After Friday prayers at a Paris mosque, a simple question about the possibility of France outlawing Islamic head scarves in schools provoked a heated protest.
"I urge all our brothers not to take their kids to school!" cried Mohammed, a Muslim of North African origin. The crowd, drawn by his appeals, murmured its approval.
The danger of France's new effort to protect its secular traditions, these angry young men said, is that it will drive Muslims even further away from the rest of the country.
But Bernard Stasi, the head of a presidential panel that recommended the law against head scarves and other religious symbols in schools, including Jewish skullcaps and large Christian crosses, indicated Friday that France has no choice.
The law, Stasi said, will not solve all the country's problems with its large, often poorly integrated immigrant community. But he said France cannot allow Muslims to undermine its core values, which include a strict separation of religion and state, equality between the sexes and freedom for all.
"There are indisputably Muslims or ... groups seeking to test the resistance of the Republic, that bear a grudge against the values of the Republic, that want France to no longer be France," Stasi said on France-Inter radio. "We cannot tolerate that."
His commission's report, released Thursday, painted a grim picture of a nation struggling to accommodate different races, cultures and religions — while clinging to the belief that secularism best ensures equality for all.
French public schools should be neutral grounds that protect students from the "violence and furies of society" outside, the report said.
Yet, in school playgrounds, Jewish children are commonly insulted as "dirty Jew" and it "can be dangerous" for them to wear skullcaps on the street or on public transportation, said the 67-page report, the result of six months of study.
One student told the commission that at their high school any Jew who wore a skullcap would be "lynched." Efforts to teach Jewish history are treated with such derision in some schools that instruction about the Holocaust "becomes impossible," the report said.

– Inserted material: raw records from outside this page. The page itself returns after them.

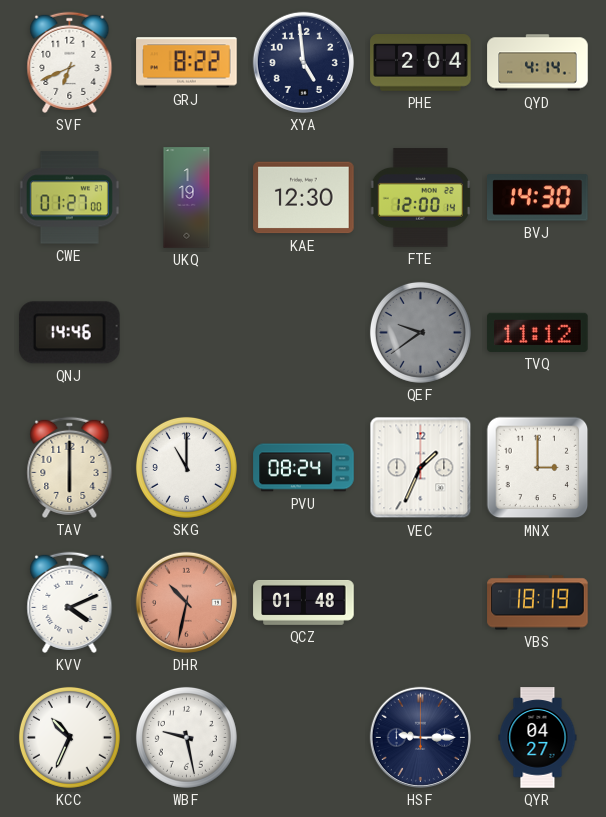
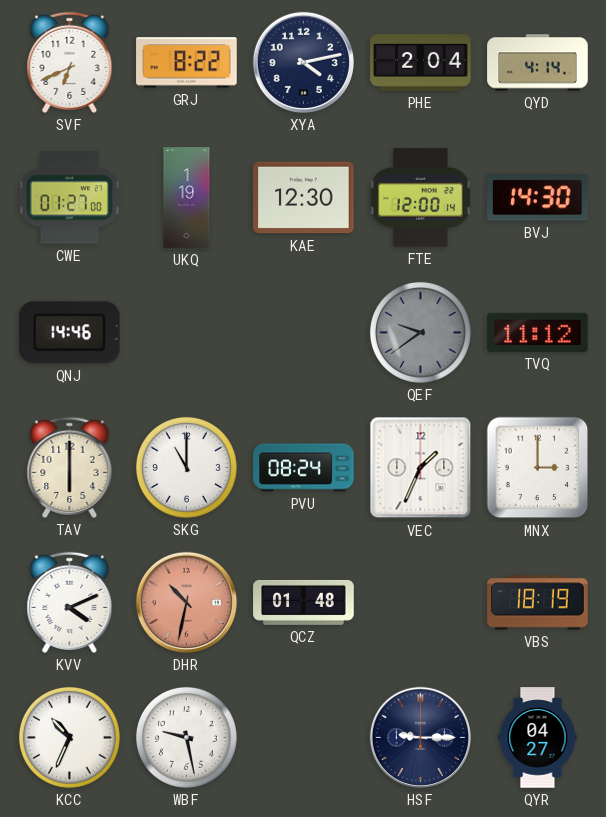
XYA: 4:59 -> 4:13
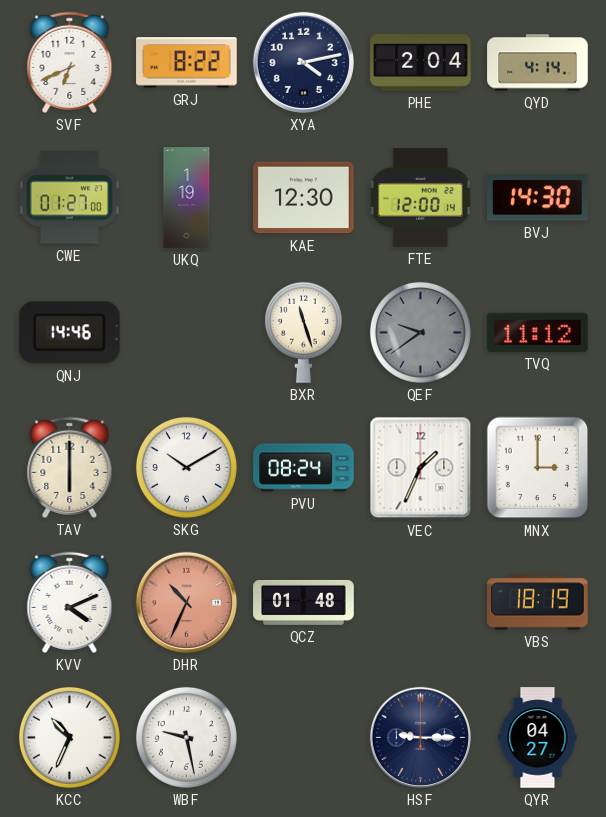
BXR: none -> 11:27
SKG: 11:00 -> 10:10
DHR: 10:32 -> 10:34
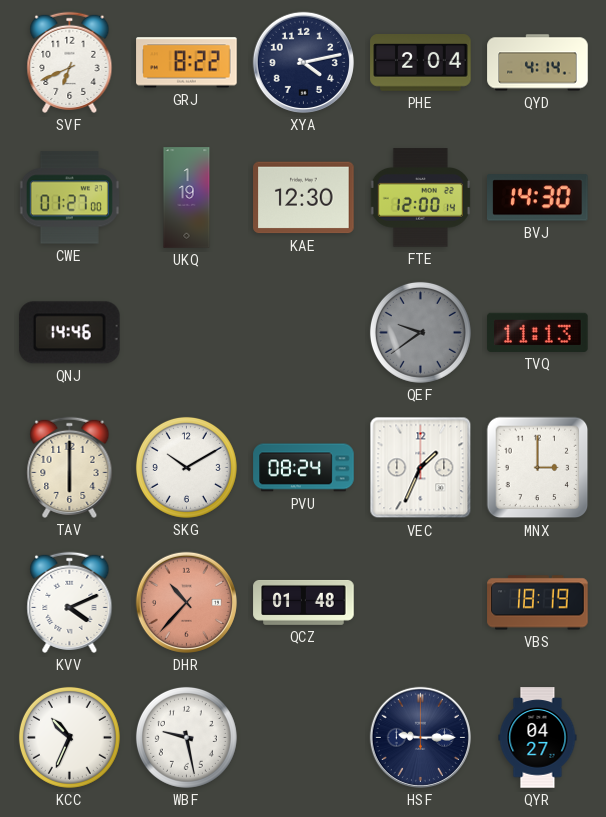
BXR: 11:27 -> none
TVQ: 11:12 -> 11:13
DHR: 10:34 -> 10:37
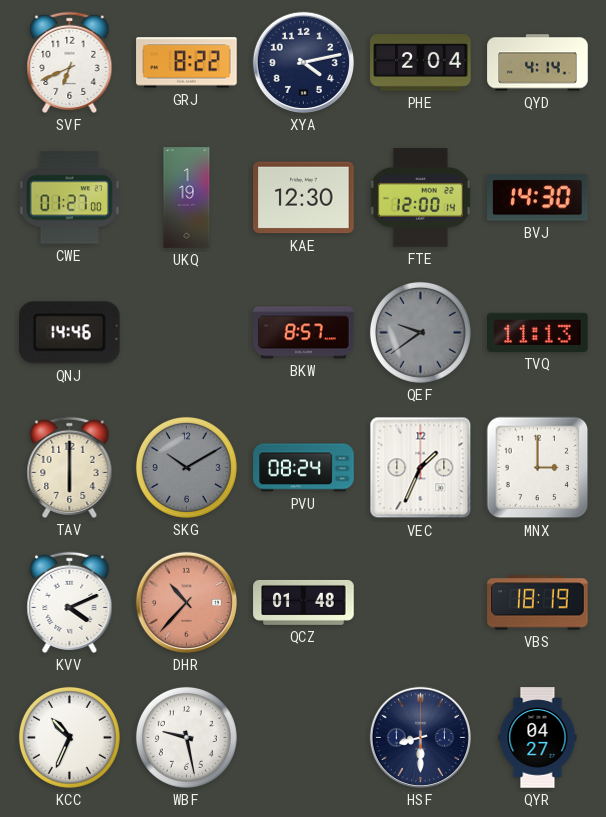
BKW: none -> 8:57
SKG dial: white -> grey
HSF: 9:15 -> 8:30
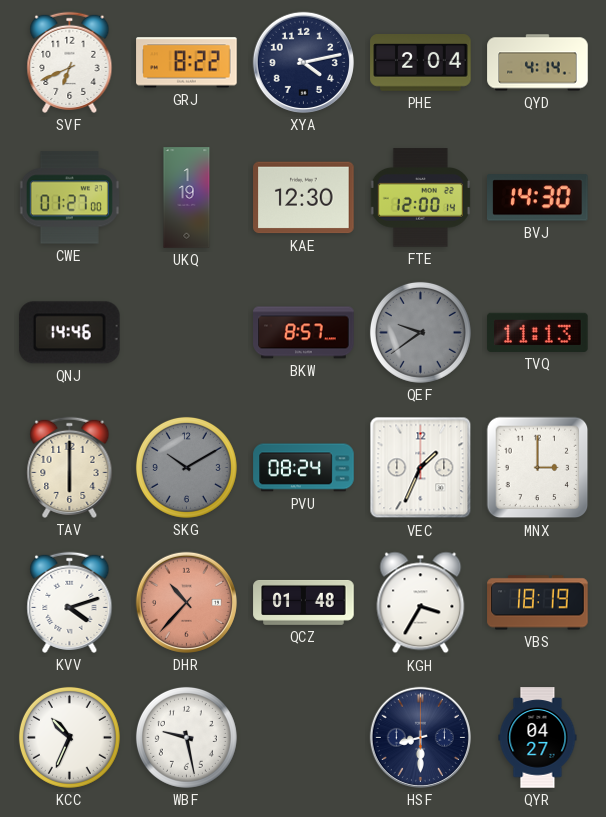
KVV: 4:11 -> 4:12
KGH: none -> 3:35
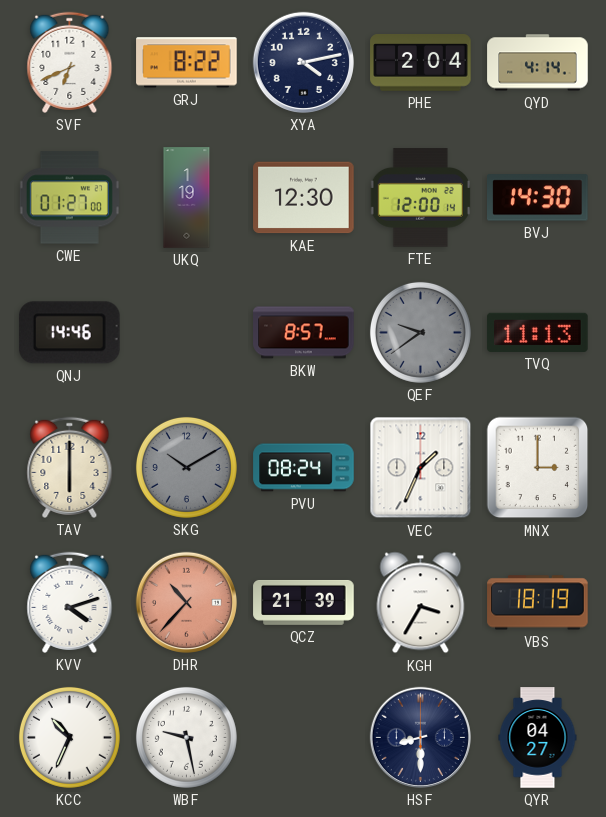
QCZ: 01:48 -> 21:39
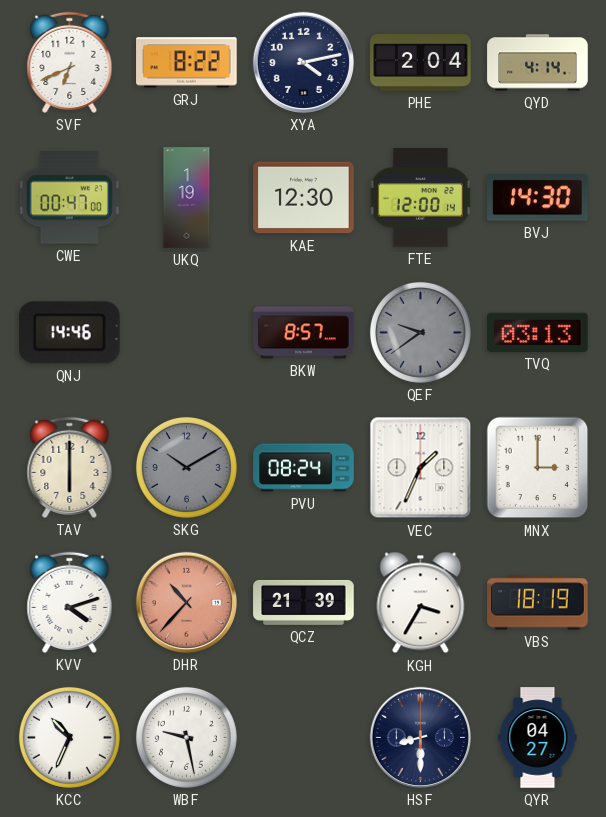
CWE: 01:27 -> 00:47
TVQ: 11:13 -> 03:13
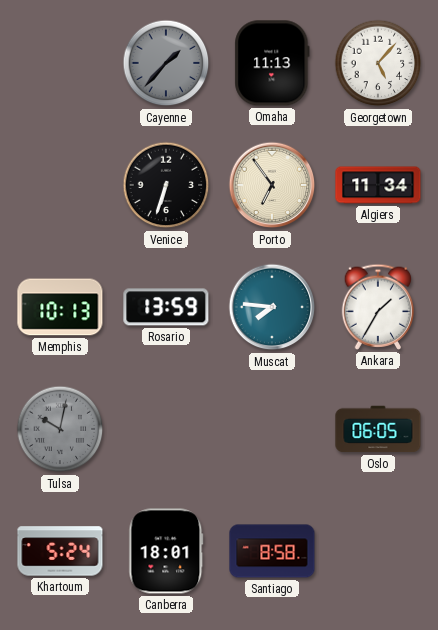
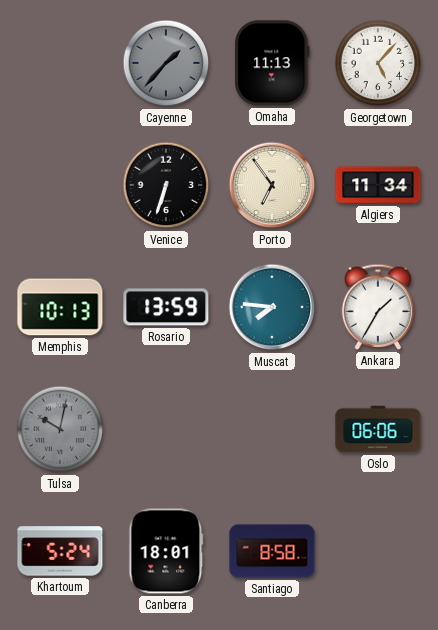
Oslo: 06:05 -> 06:06
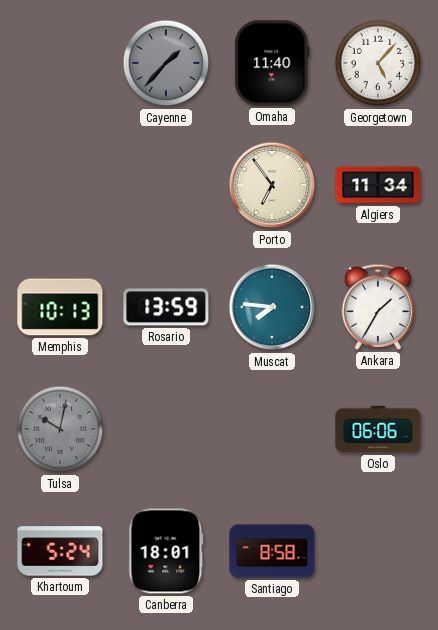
Omaha: 11:13 -> 11:40
Venice: 6:33 -> none
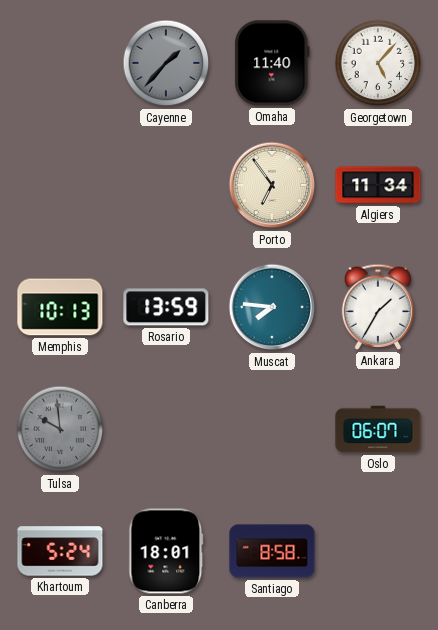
Tulsa: 10:02 -> 9:59
Oslo: 06:06 -> 06:07
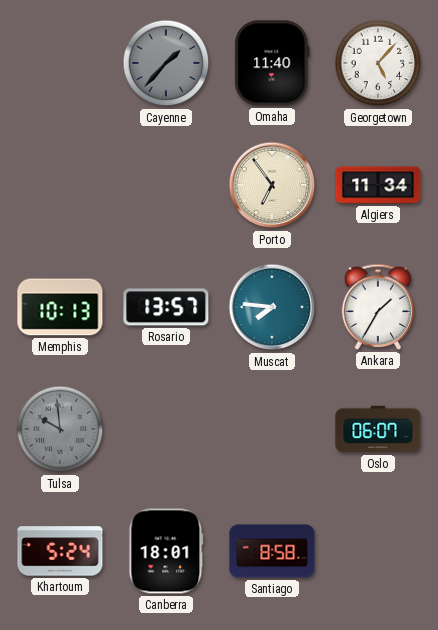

In some urban ghettos, meanwhile, young Muslim women are forced to cover up and lower their eyes before men; otherwise "they are stigmatized as 'whores,'" the report said. It added that preteen girls are sometimes forced to wear head scarves, and that some fathers or husbands have refused to let male doctors treat their wives or daughters in hospitals.
"Basic rights of women are today scorned on a daily basis in our country. Such a situation is unacceptable," the report said.
President Jacques Chirac, who has previously made clear his opposition to head scarves in schools, is expected to announce Wednesday his stance on a law based on the panel's recommendations.
Any law against head scarves would alienate young Muslims like those who spoke with such passion outside the ramshackle mosque in a poor, multiracial section of Paris' 18th district.
Women "are emeralds, jewels — the more they are shielded, the more beautiful they become. They lose their luster if they are outdoors," said Riadh Chabaoui, in his 20s. "In religious life, women must wear veils."
Mohammed, who wouldn't give his full name, said legislating against head scarves would backfire. He said he tells his wife that she's beautiful in her scarf because it is "the flag of all Muslims."
"If you make me choose between breaking the law and breaking the Quran, I'll break the law," he said, referring to the Muslim holy book. "Today, they forbid us from wearing veils. Tomorrow, they'll forbid us from being Muslims."
Non-Muslims also warned that a law could carry dangers.
"Secularism has worked until now," said Monsignor Jean-Michel di Falco, auxiliary bishop of Gap, in southeastern France. "In my opinion, a law risks making this problem even harder to manage."
About 7 percent of France's 60 million people are Muslims; Jews make up 1 percent of the population.
Many Muslims immigrated from France's former North African colonies after World War II, working in factories and living in suburbs now corroded by unemployment and crime.
Stasi acknowledged some "immigrants feel they are not considered to be completely French, feel that they are victims of discrimination."
"In such conditions, it is not surprising that they seek refuge in what is called their community and that they lend a too-often sympathetic ear to those who cast doubt on the values of our Republic," he said.
Not all Muslims oppose banning head scarves. Some say a law would protect young girls from male relatives who force them to cover up.
"The veil is for home," said an elderly African begging outside the mosque, who spoke up only after the crowd of younger men had dispersed.
"When you are at school, or in the office, take it off," he said, adding: "If you don't like that, go back to your own country."